Die Wahrheit verkündigen,
den Glauben verteidigen

Predigten des H.H. Prof. Dr. Georg May

Glaubenswahrheit.org  
1. November 2020

Die Seligpreisungen

Im Namen des Vaters und des Sohnes und des Heiligen Geistes. Amen.

Geliebte im Herrn!

Der Evangelist Matthäus teilt in seinem Evangelium eine Rede mit, die Jesus auf einem Berg in Galiläa gehalten hat, die Bergpredigt. Sie ist mehr als eine Rede.
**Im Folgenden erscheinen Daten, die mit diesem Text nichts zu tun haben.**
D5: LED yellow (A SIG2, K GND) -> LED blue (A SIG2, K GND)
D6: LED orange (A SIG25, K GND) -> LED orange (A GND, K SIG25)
Die Bergpredigt bezeichnet einen gewaltigen Umbruch, eine heilige Revolution, die von Gott kommt und nicht von Menschen ausgedacht ist. Es ist eine Revolution, die sich nicht nur in übernatürlichen Höhen vollzieht, sondern die auch der diesseitigen Welt ihre Spuren eingeprägt hat. Wir glauben nicht an eine Bergpredigt, die uns wie eine Limonadenreligion serviert wird. Sie ist etwas anderes als eine schwärmerische Geschichte von Lilien und Vögeln auf dem Felde – mit der falschen Auslegung, dass sich der Mensch um überhaupt nichts auf der Welt kümmern soll. Fromme Faulheit ist hier wahrlich nicht gemeint, sondern der Totaleinsatz für das Reich Gottes. Für den Schöpfer, der uns ins Leben gerufen hat, auf dass wir ihm dienen.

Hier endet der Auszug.